Where was I? My SF newsletter Ansible is a regular distraction. Every month, dozens if not scores of readers expect their news fix, enlivened by one or even both of my famous jokes. In the recent issue #333, that fine cartoonist Steve Stiles contributed a picture of a cute puppy: "333, Mark of the Domestic House Pet!" But Puppies – see SFX 262 – are a painful subject right now.
Ansible brings me kudos but also some criticism. One SF professional who shall be nameless (and didn't like being named) called it an infantile shitsheet; the British Fantasy Newsletter once complained it was "Not nearly as controversial as its reputation belies". Its US rival File 770 announced: "As a newszine, it is the Emperor's New Clothes", an accolade I was proud to publish.
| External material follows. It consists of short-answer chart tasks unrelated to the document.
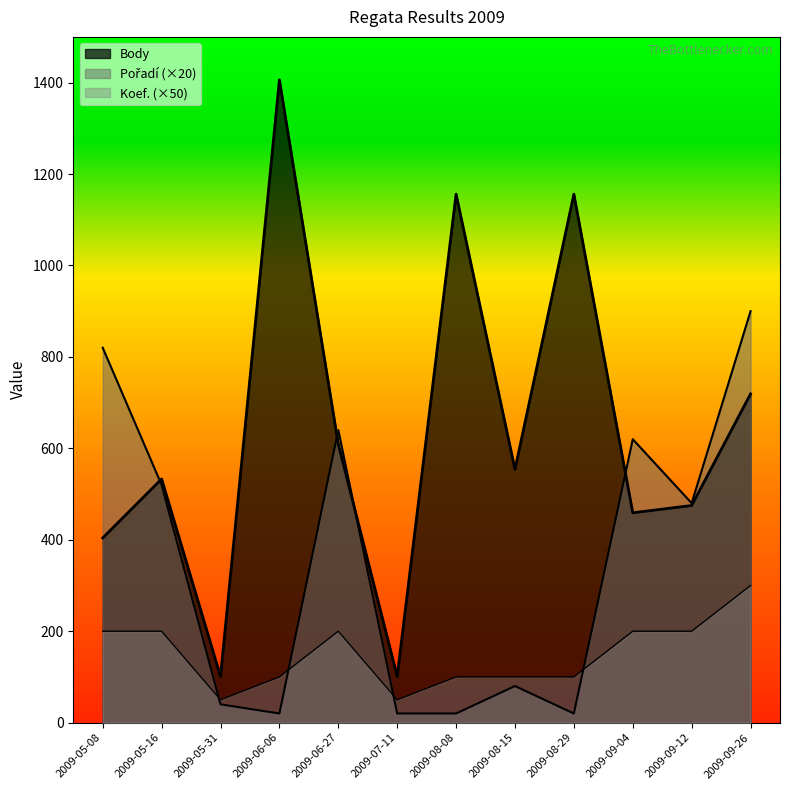

How many lines are shown in the chart?

3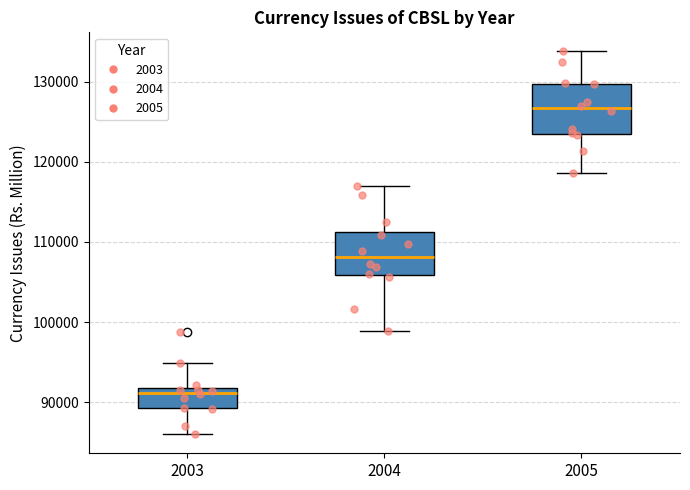

Reading left to right, transcribe this box plot: for each box, give where its median line is, the range the box spans, and where its two whiskers end, as read against the y-axis. The values are not printed on the chart, so give them approximately, as read against the axis.

2003: median 91000, box 89000 to 92000, whiskers 86000 to 95000
2004: median 108000, box 106000 to 111000, whiskers 99000 to 117000
2005: median 127000, box 124000 to 130000, whiskers 119000 to 134000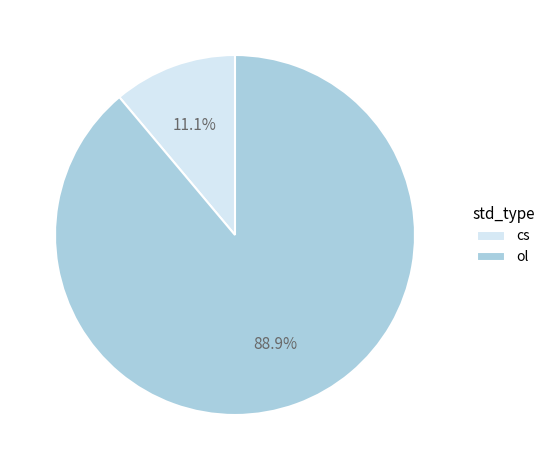

How many segments does this pie chart have?

2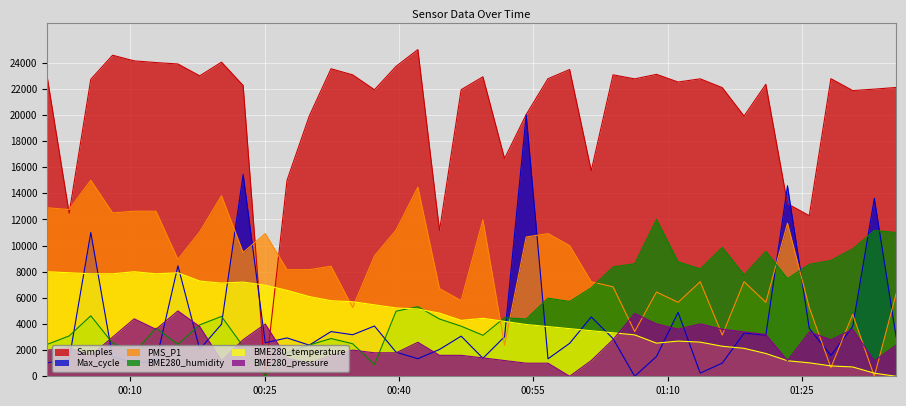

What is the value of the Max_cycle point at the 31st from the left?

243.6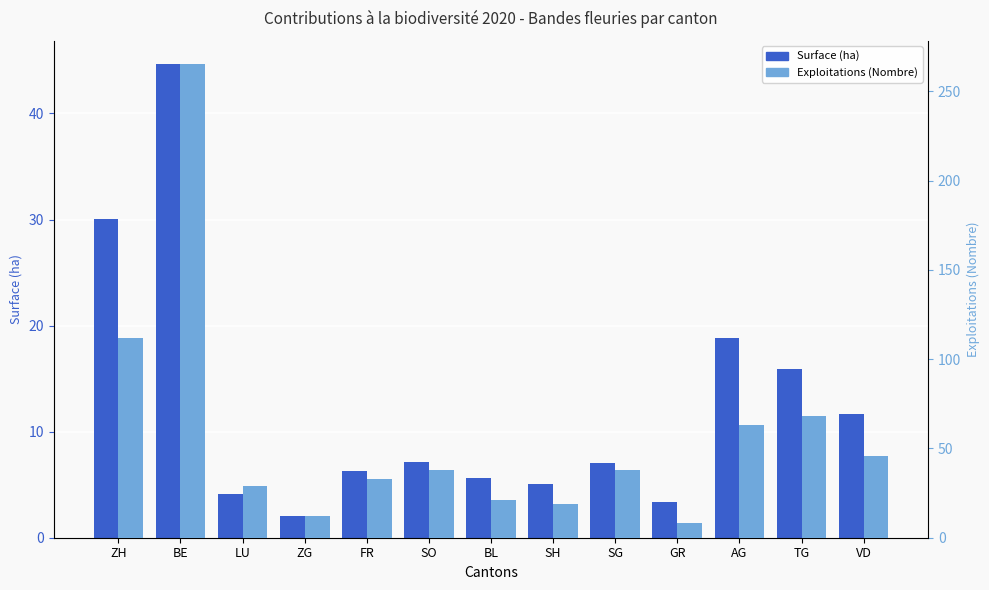

What is the label of the 4th bar from the left?

ZG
Similarly, the File 770 website masthead now carries the blurb "... the 770 blog, that wretched hive of scum and villainy ..." – an accolade from John C. Wright, who thanks to Sad and Rabid Puppy rigging of the Hugo nominations had an unprecedented six items (one since disqualified) on this year's Hugo ballot. Which led to much discussion of his works at F770 and elsewhere, the tone of which you can imagine from his response.
I didn't want to revisit the Puppies controversy so soon, but the whole mess has provoked some interesting debate on reforming the Hugo nominations process to prevent slate voting by an organized minority from dominating the ballot. By tradition you can nominate up to five items in each category – five novels for Best Novel, and so on – and the five most popular choices appear on the final ballot.
Many reformers suggested variations of the "4+6" plan: four nominations per category, with the top six becoming finalists. That stops a single slate from sweeping the nominations... but fandom's voting wonks soon deduced that if slates (formerly Just Not Done, Old Chap) become a standard tactic, "4+6" simply divides the final ballot between the two strongest slates.
Are the Hugos doomed to an eternity of party politics? Maybe not! An expert in electoral theory has devised a system that dilutes the effect of slates to ensure minorities can't easily rig the ballot. It's called "single divisible vote with least popular elimination" (SDV-LPE), nicknamed E Pluribus Hugo, and it's been explained at numbing length online. If you're curious, Google is your friend.
Meanwhile, though I should be writing a wise and witty column for SFX, I keep being distracted by ebook production chores. It's fun converting my old books into digital form, and even more fun when people buy them. See also taff.org.uk for some freebies.
How, you ask, am I dealing with the nightmare of VAT on ebooks as introduced in January and horrifically described in SFX 258? Sshh! (Come inside these brackets where no one can hear us. I'm refusing to sell to the EU countries where problems arise. So far I've got away with this.) Vigorous campaigning against a tax regime so unfair to microbusinesses has admittedly produced some response from EU high-ups. Roughly: "Ooh yes, there's a problem but we can't do anything about it this year."
Meanwhile it looks as though I'll never finish this damned column.
David Langford used to have a butterfly mind but can't remember where he put it.